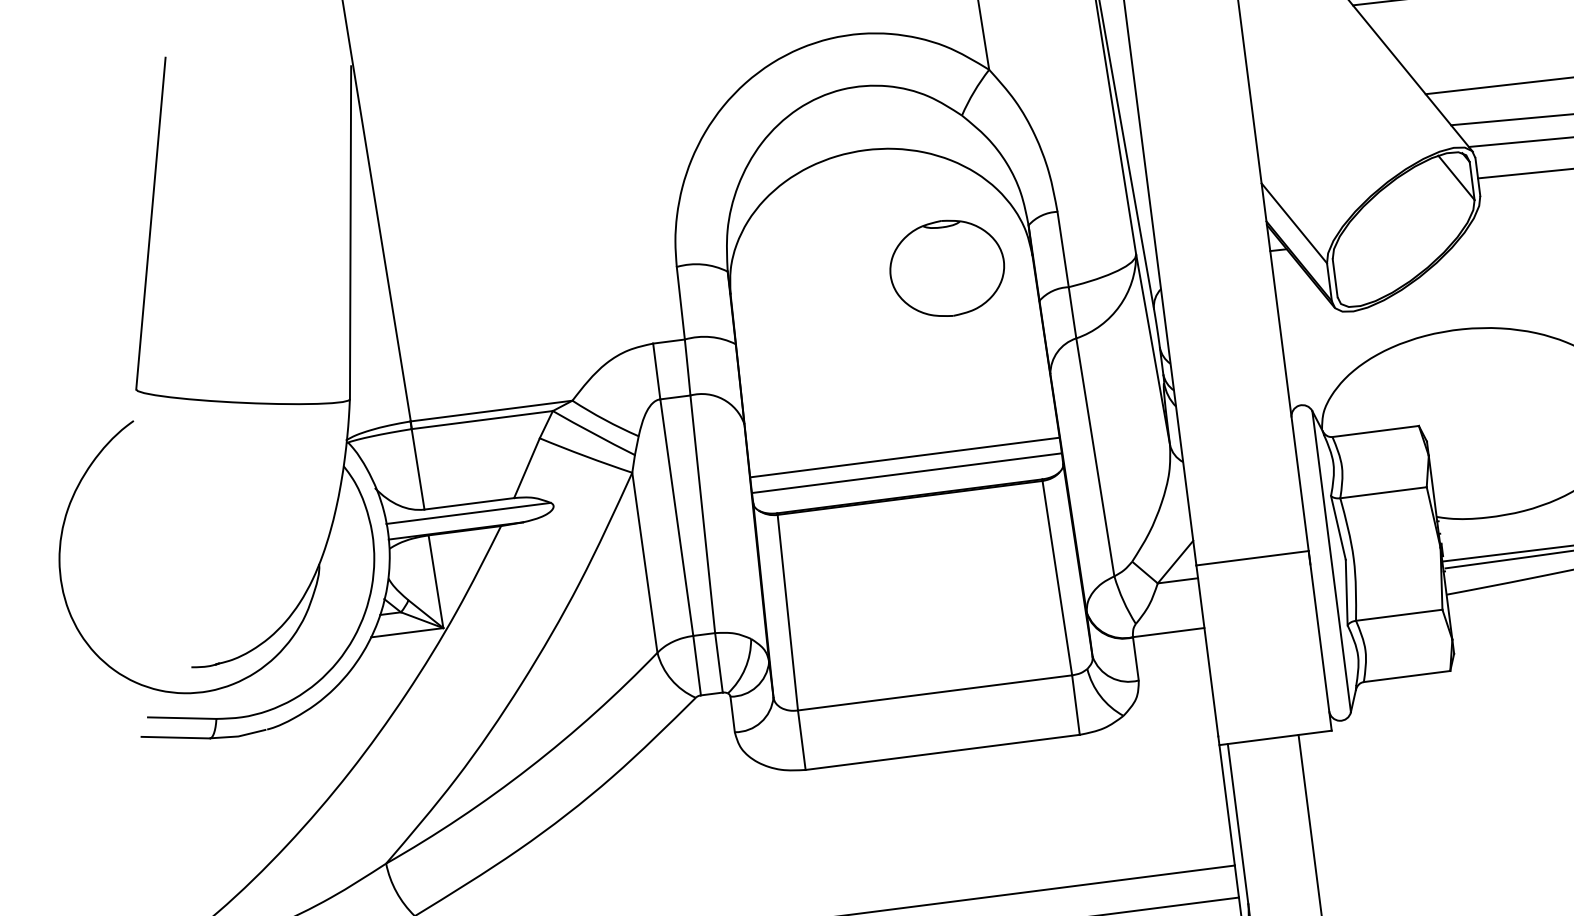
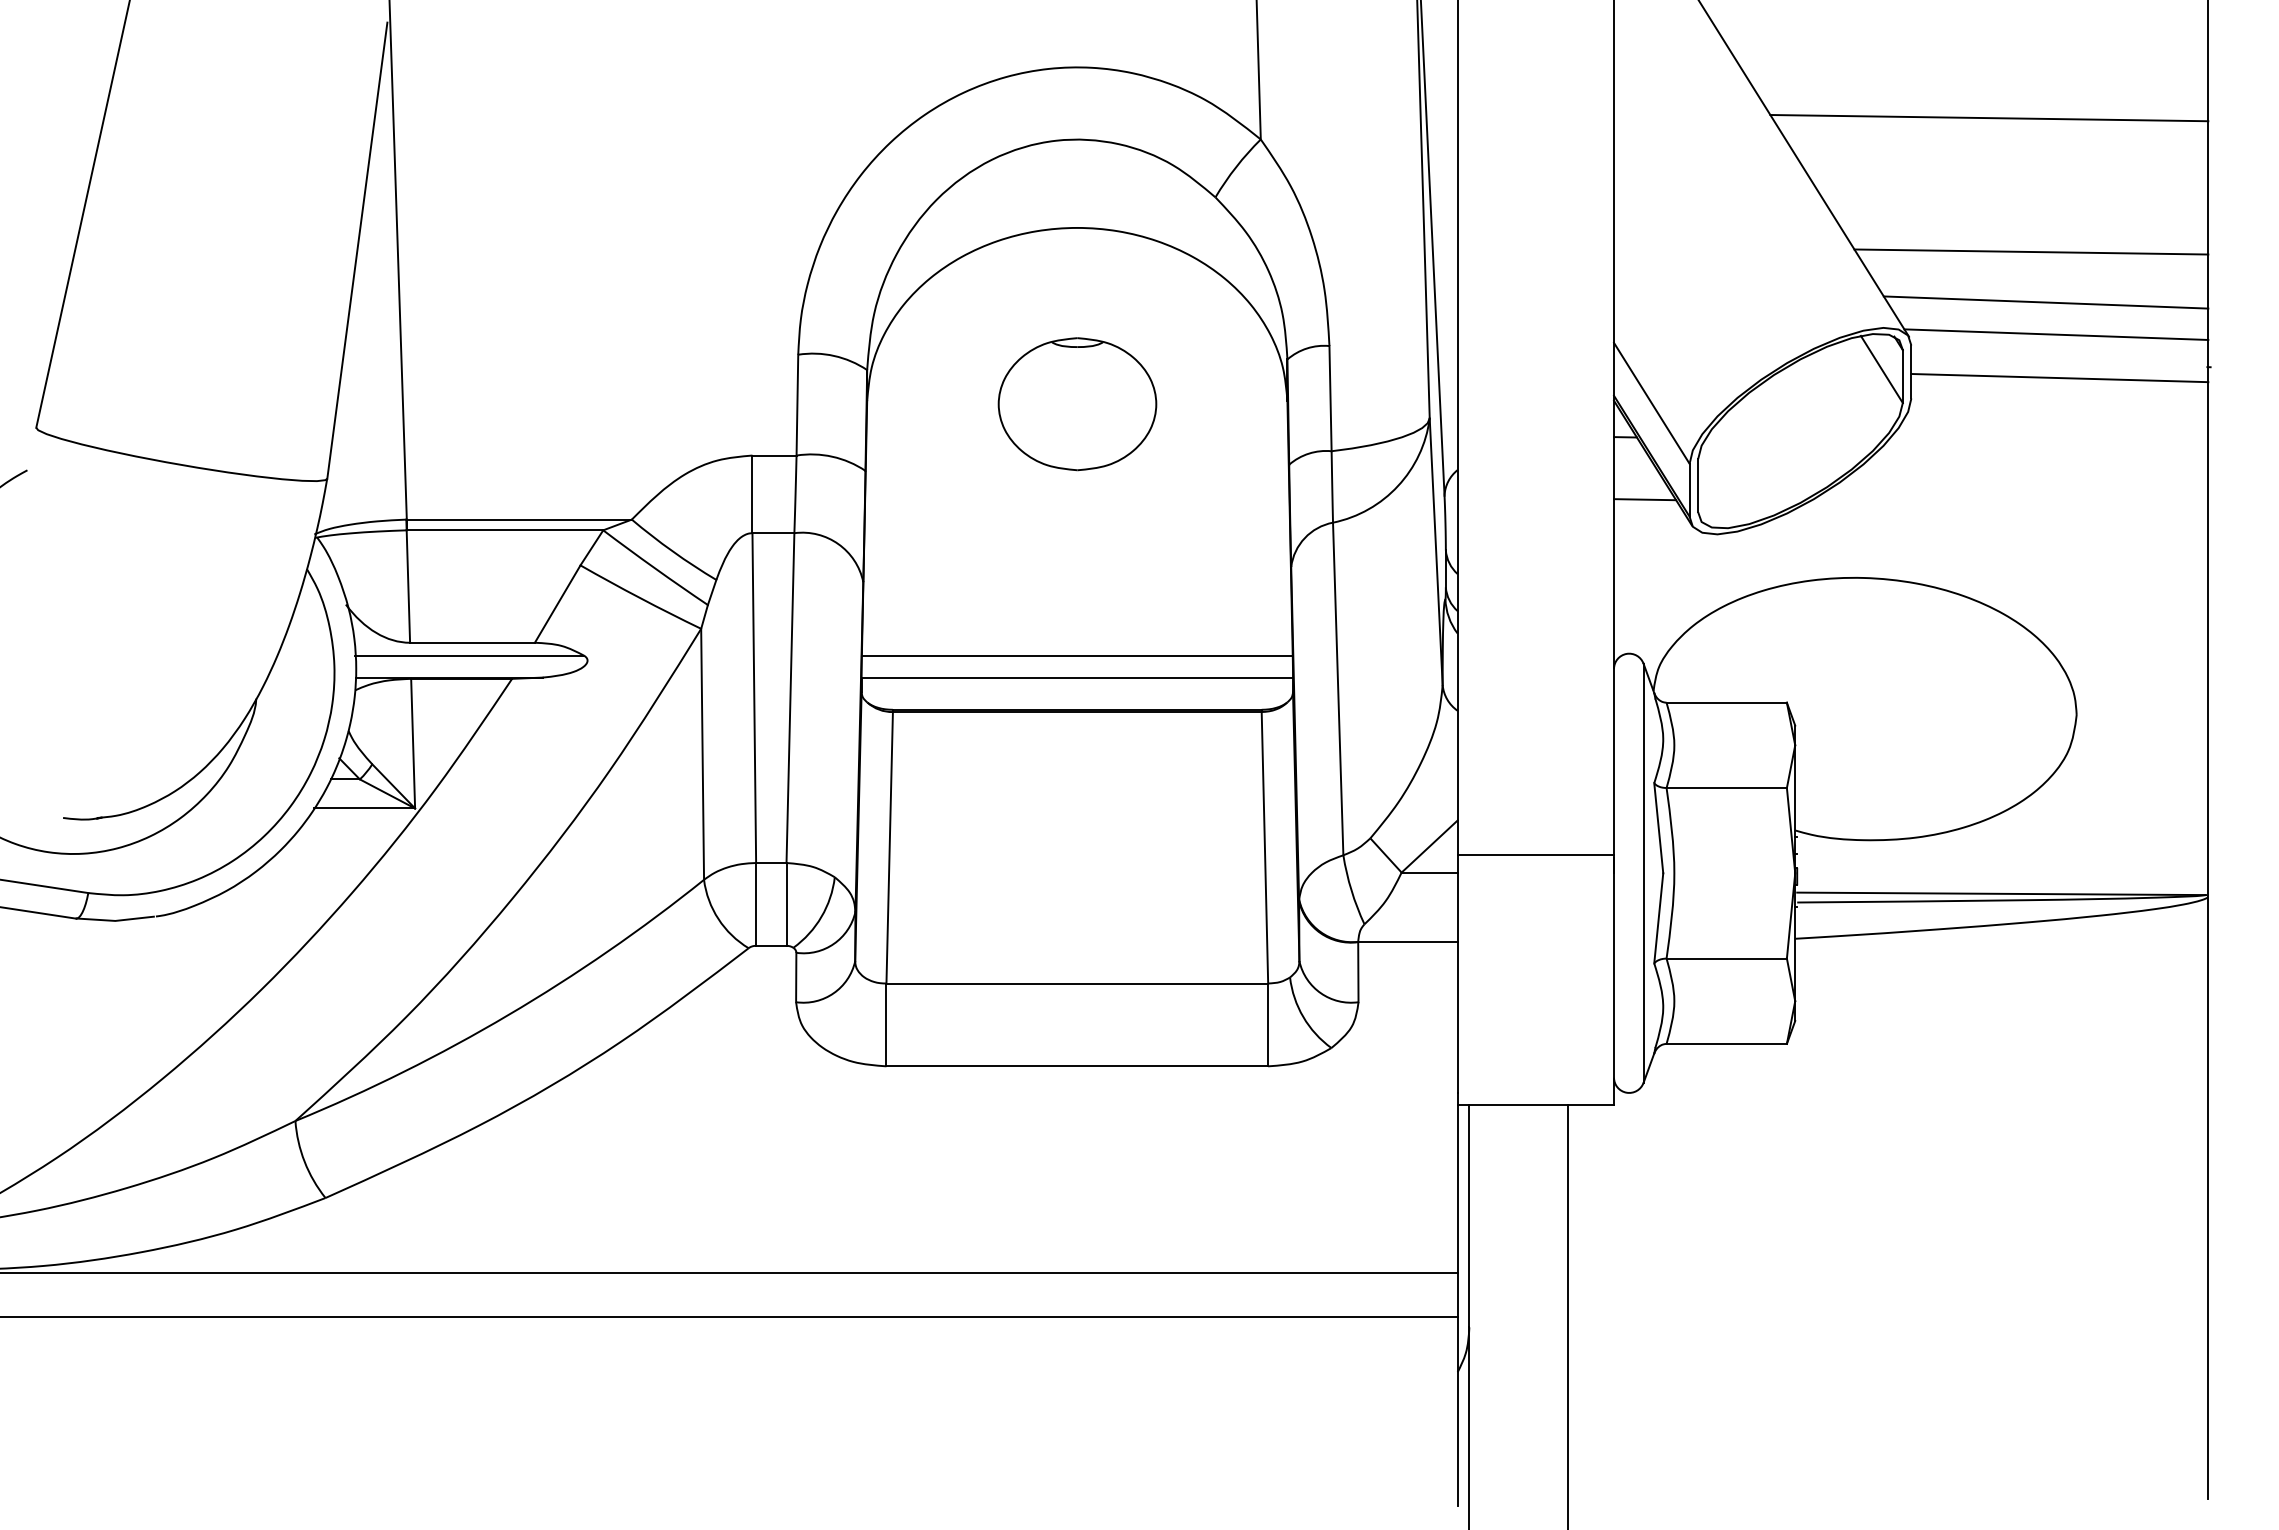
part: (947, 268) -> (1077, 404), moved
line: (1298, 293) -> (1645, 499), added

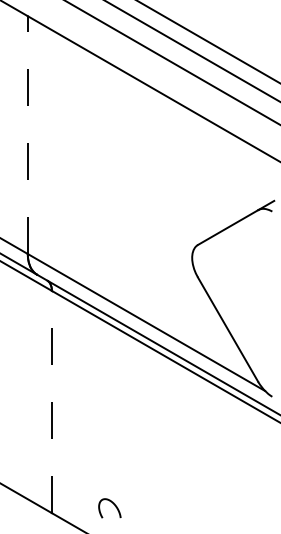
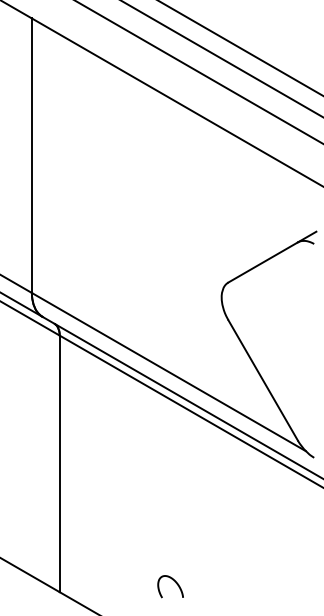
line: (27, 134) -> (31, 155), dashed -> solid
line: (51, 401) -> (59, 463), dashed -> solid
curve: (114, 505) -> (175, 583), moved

* TASK DETAILS: Beginning with the line that holds "line: (51, 401) -> (59, 463), dashed -> solid" and ending with the last line of the material, output each line exactly and nothing beyond them.

* EXERCISE ANSWER:
line: (51, 401) -> (59, 463), dashed -> solid
curve: (114, 505) -> (175, 583), moved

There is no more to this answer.